§ **ASSIGNED TASK**
Repeat the data from its beginning through the line containing "der Seite auf den Link „Cooki", inclusive, without changing a word. Leave the pictures out of your answer.

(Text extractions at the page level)
-*-
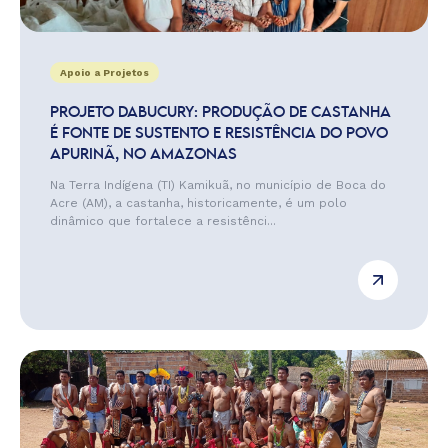
Apoio a Projetos
PROJETO DABUCURY: PRODUÇÃO DE CASTANHA
É FONTE DE SUSTENTO E RESISTÊNCIA DO POVO
APURINÃ, NO AMAZONAS
Na Terra Indígena (TI) Kamikuã, no município de Boca do
Acre (AM), a castanha, historicamente, é um polo
dinâmico que fortalece a resistênci...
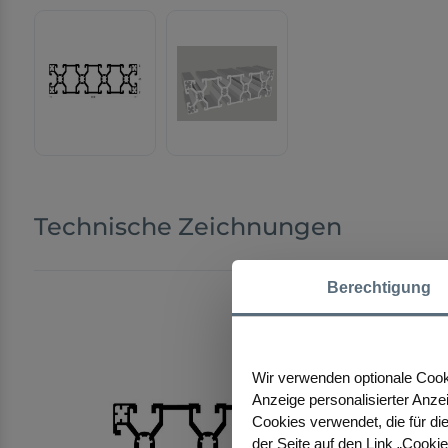
Technische Zeichnungen
Berechtigung
Wir verwenden optionale Cooki
Anzeige personalisierter Anze
Cookies verwendet, die für die
der Seite auf den Link „Cooki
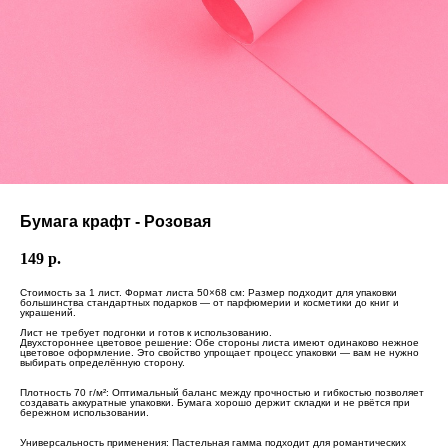
Бумага крафт - Розовая
149
р.
Стоимость за 1 лист. Формат листа 50×68 см: Размер подходит для упаковки
большинства стандартных подарков — от парфюмерии и косметики до книг и
украшений.
Лист не требует подгонки и готов к использованию.
Двухстороннее цветовое решение: Обе стороны листа имеют одинаково нежное
цветовое оформление. Это свойство упрощает процесс упаковки — вам не нужно
выбирать определённую сторону.
Плотность 70 г/м²: Оптимальный баланс между прочностью и гибкостью позволяет
создавать аккуратные упаковки. Бумага хорошо держит складки и не рвётся при
бережном использовании.
Универсальность применения: Пастельная гамма подходит для романтических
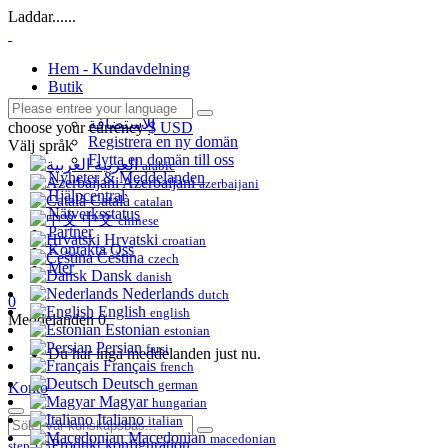
Laddar......
Hem - Kundavdelning
Butik
Visa alla
الاستضافة
choose your currency
$ USD
Registrera en ny domän
Välj språk
Flytta en domän till oss
العربية
arabic
Nyheter & Meddelanden
Azerbaijani
azerbaijani
Hjälpcentral
Català
catalan
Nätverksstatus
中文
chinese
Partner
Hrvatski
croatian
Kontakta Oss
Čeština
czech
Mer
Dansk
danish
Nederlands
dutch
0
English
english
Meddelanden
0
Estonian
estonian
Persian
farsi
Du har inga meddelanden just nu.
Français
french
Deutsch
german
Konto
Magyar
hungarian
Italiano
italian
Macedonian
macedonian
Produkt konfiguration
step 1/3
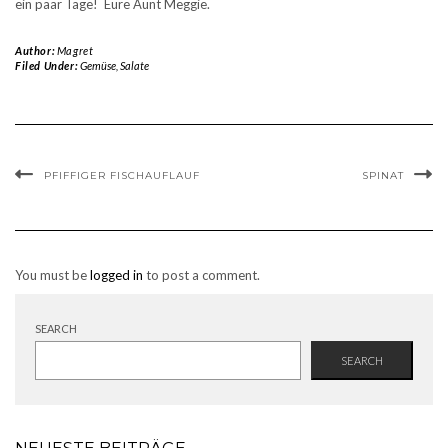
ein paar Tage! Eure Aunt Meggie.
Author:
Magret
Filed Under:
Gemüse
,
Salate
PFIFFIGER FISCHAUFLAUF
SPINAT
You must be
logged in
to post a comment.
SEARCH
SEARCH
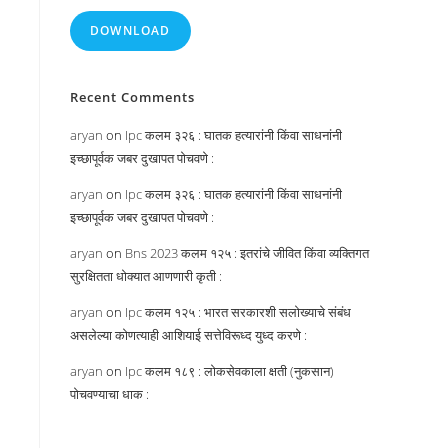
DOWNLOAD
Recent Comments
aryan
on
Ipc कलम ३२६ : घातक हत्यारांनी किंवा साधनांनी
इच्छापूर्वक जबर दुखापत पोचवणे :
aryan
on
Ipc कलम ३२६ : घातक हत्यारांनी किंवा साधनांनी
इच्छापूर्वक जबर दुखापत पोचवणे :
aryan
on
Bns 2023 कलम १२५ : इतरांचे जीवित किंवा व्यक्तिगत
सुरक्षितता धोक्यात आणणारी कृती :
aryan
on
Ipc कलम १२५ : भारत सरकारशी सलोख्याचे संबंध
असलेल्या कोणत्याही आशियाई सत्तेविरूध्द युध्द करणे :
aryan
on
Ipc कलम १८९ : लोकसेवकाला क्षती (नुकसान)
पोचवण्याचा धाक :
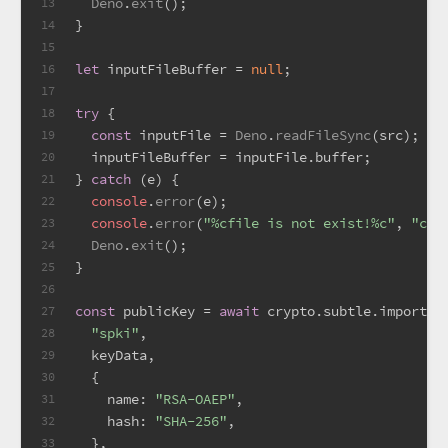
Deno
.
exit
();
13
}
14
15
let
 inputFileBuffer = 
null
;
16
17
try
 {
18
const
 inputFile = 
Deno
.
readFileSync
(src);
19
  inputFileBuffer = inputFile.
buffer
;
20
} 
catch
 (e) {
21
console
.
error
(e);
22
console
.
error
(
"%cfile is not exist!%c"
, 
"col
23
Deno
.
exit
();
24
}
25
26
const
 publicKey = 
await
 crypto.
subtle
.importKe
27
"spki"
,
28
  keyData,
29
  {
30
name
: 
"RSA-OAEP"
,
31
hash
: 
"SHA-256"
,
32
  },
33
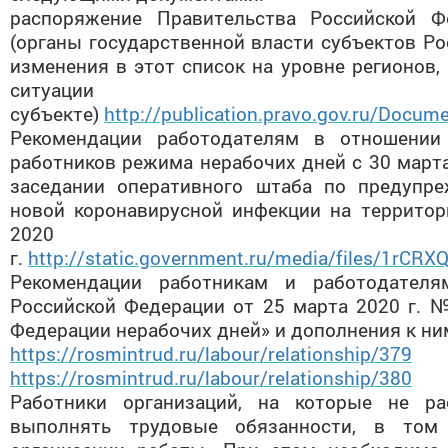
распоряжение Правительства Российской 
(органы государственной власти субъектов Р
изменения в этот список на уровне регионов,
ситуа
субъекте)
http://publication.pravo.gov.ru/Doc
Рекомендации работодателям в отношении 
работников режима нерабочих дней с 30 марта
заседании оперативного штаба по предупр
новой коронавирусной инфекции на территор
2020
г.
http://static.government.ru/media/files/1r
Рекомендации работникам и работодател
Российской Федерации от 25 марта 2020 г. 
Федерации нерабочих дней» и дополнения к ни
https://rosmintrud.ru/labour/relationship/379
https://rosmintrud.ru/labour/relationship/380
Работники организаций, на которые не ра
выполнять трудовые обязанности, в том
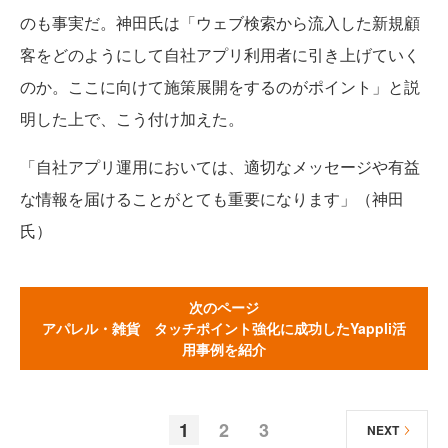
のも事実だ。神田氏は「ウェブ検索から流入した新規顧
客をどのようにして自社アプリ利用者に引き上げていく
のか。ここに向けて施策展開をするのがポイント」と説
明した上で、こう付け加えた。
「自社アプリ運用においては、適切なメッセージや有益
な情報を届けることがとても重要になります」（神田
氏）
次のページ
アパレル・雑貨 タッチポイント強化に成功したYappli活
用事例を紹介
1
2
3
NEXT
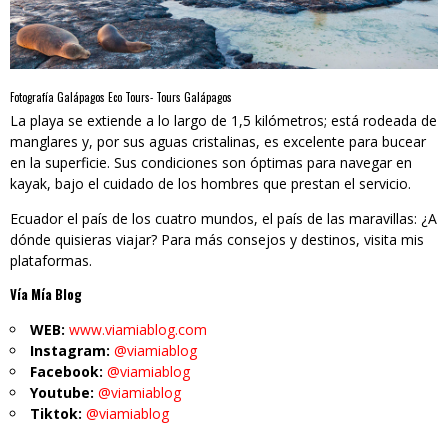
Fotografía Galápagos Eco Tours- Tours Galápagos
La playa se extiende a lo largo de 1,5 kilómetros; está rodeada de
manglares y, por sus aguas cristalinas, es excelente para bucear
en la superficie. Sus condiciones son óptimas para navegar en
kayak, bajo el cuidado de los hombres que prestan el servicio.
Ecuador el país de los cuatro mundos, el país de las maravillas: ¿A
dónde quisieras viajar? Para más consejos y destinos, visita mis
plataformas.
Vía Mía Blog
WEB:
www.viamiablog.com
Instagram:
@viamiablog
Facebook:
@viamiablog
Youtube:
@viamiablog
Tiktok:
@viamiablog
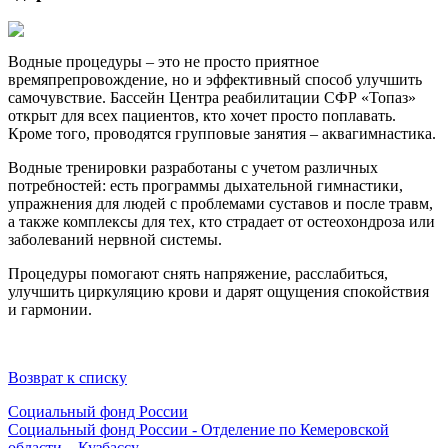
Водные процедуры – это не просто приятное
времяпрепровождение, но и эффективный способ улучшить
самочувствие. Бассейн Центра реабилитации СФР «Топаз»
открыт для всех пациентов, кто хочет просто поплавать.
Кроме того, проводятся групповые занятия – аквагимнастика.
Водные тренировки разработаны с учетом различных
потребностей: есть программы дыхательной гимнастики,
упражнения для людей с проблемами суставов и после травм,
а также комплексы для тех, кто страдает от остеохондроза или
заболеваний нервной системы.
Процедуры помогают снять напряжение, расслабиться,
улучшить циркуляцию крови и дарят ощущения спокойствия
и гармонии.
Возврат к списку
Социальный фонд России
Социальный фонд России - Отделение по Кемеровской
области – Кузбассу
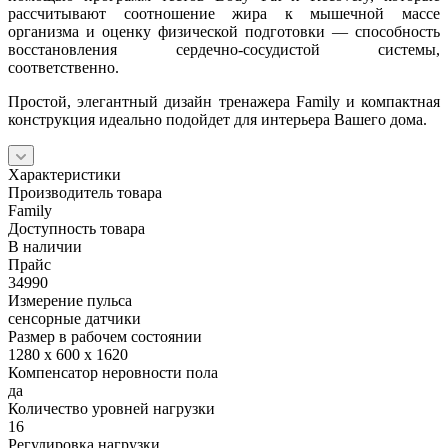
рассчитывают соотношение жира к мышечной массе
организма и оценку физической подготовки — способность
восстановления сердечно-сосудистой системы,
соответственно.
Простой, элегантный дизайн тренажера Family и компактная
конструкция идеально подойдет для интерьера Вашего дома.
Характеристики
Производитель товара
Family
Доступность товара
В наличии
Прайс
34990
Измерение пульса
сенсорные датчики
Размер в рабочем состоянии
1280 x 600 x 1620
Компенсатор неровности пола
да
Количество уровней нагрузки
16
Регулировка нагрузки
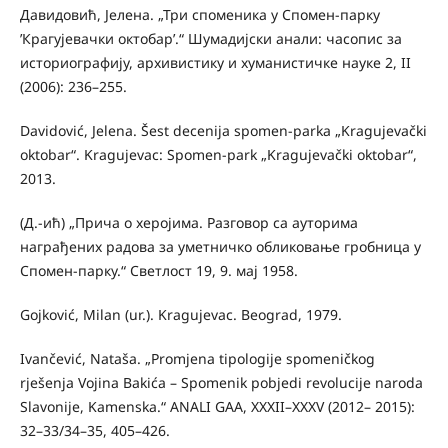
Давидовић, Јелена. „Три споменика у Спомен-парку
’Крагујевачки октобар’.“ Шумадијски анали: часопис за
историографију, архивистику и хуманистичке науке 2, II
(2006): 236–255.
Davidović, Jelena. Šest decenija spomen-parka „Kragujevački
oktobar“. Kragujevac: Spomen-park „Kragujevački oktobar“,
2013.
(Д.-ић) „Прича о херојима. Разговор са ауторима
награђених радова за уметничко обликовање гробница у
Спомен-парку.“ Светлост 19, 9. мај 1958.
Gojković, Milan (ur.). Kragujevac. Beograd, 1979.
Ivančević, Nataša. „Promjena tipologije spomeničkog
rješenja Vojina Bakića – Spomenik pobjedi revolucije naroda
Slavonije, Kamenska.“ ANALI GAA, XXXII–XXXV (2012– 2015):
32–33/34–35, 405–426.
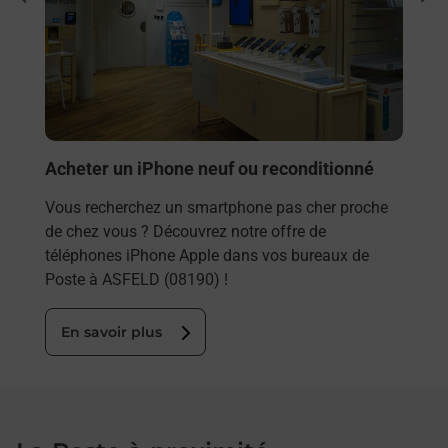
FELD
Besoi
et/ou
les 
ASFE
En
Acheter un iPhone neuf ou reconditionné
Vous recherchez un smartphone pas cher proche
de chez vous ? Découvrez notre offre de
téléphones iPhone Apple dans vos bureaux de
Poste à ASFELD (08190) !
En savoir plus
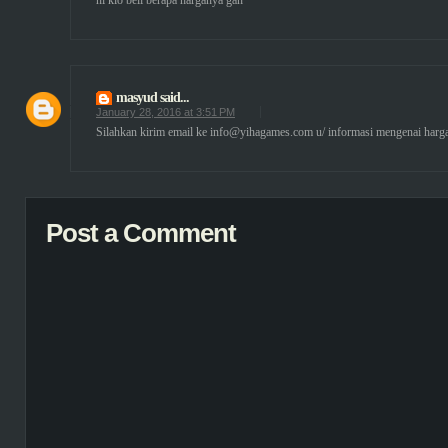
ni klo beli berapa harganya gan
masyud
said...
January 28, 2016 at 3:51 PM
Silahkan kirim email ke info@yihagames.com u/ informasi mengenai harga
Post a Comment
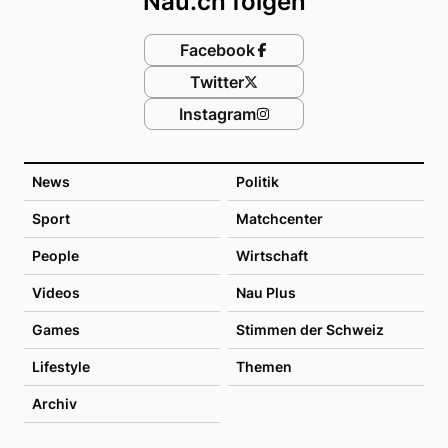
Nau.ch folgen
Facebook
Twitter
Instagram
News
Politik
Sport
Matchcenter
People
Wirtschaft
Videos
Nau Plus
Games
Stimmen der Schweiz
Lifestyle
Themen
Archiv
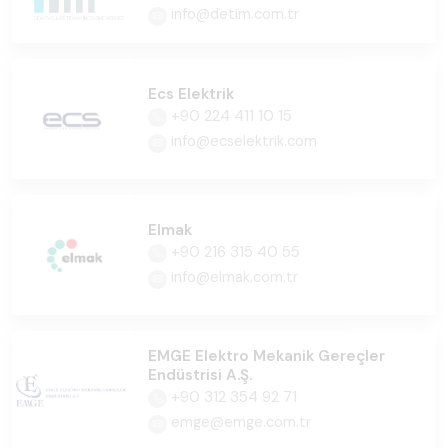
info@detim.com.tr
Ecs Elektrik
+90 224 411 10 15
info@ecselektrik.com
Elmak
+90 216 315 40 55
info@elmak.com.tr
EMGE Elektro Mekanik Gereçler
Endüstrisi A.Ş.
+90 312 354 92 71
emge@emge.com.tr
-*-
§ **ANSWER SECTION**
Apoio a Projetos
PROJETO DABUCURY: PRODUÇÃO DE CASTANHA
É FONTE DE SUSTENTO E RESISTÊNCIA DO POVO
APURINÃ, NO AMAZONAS
Na Terra Indígena (TI) Kamikuã, no município de Boca do
Acre (AM), a castanha, historicamente, é um polo
dinâmico que fortalece a resistênci...
Technische Zeichnungen
Berechtigung
Wir verwenden optionale Cooki
Anzeige personalisierter Anze
Cookies verwendet, die für die
der Seite auf den Link „Cooki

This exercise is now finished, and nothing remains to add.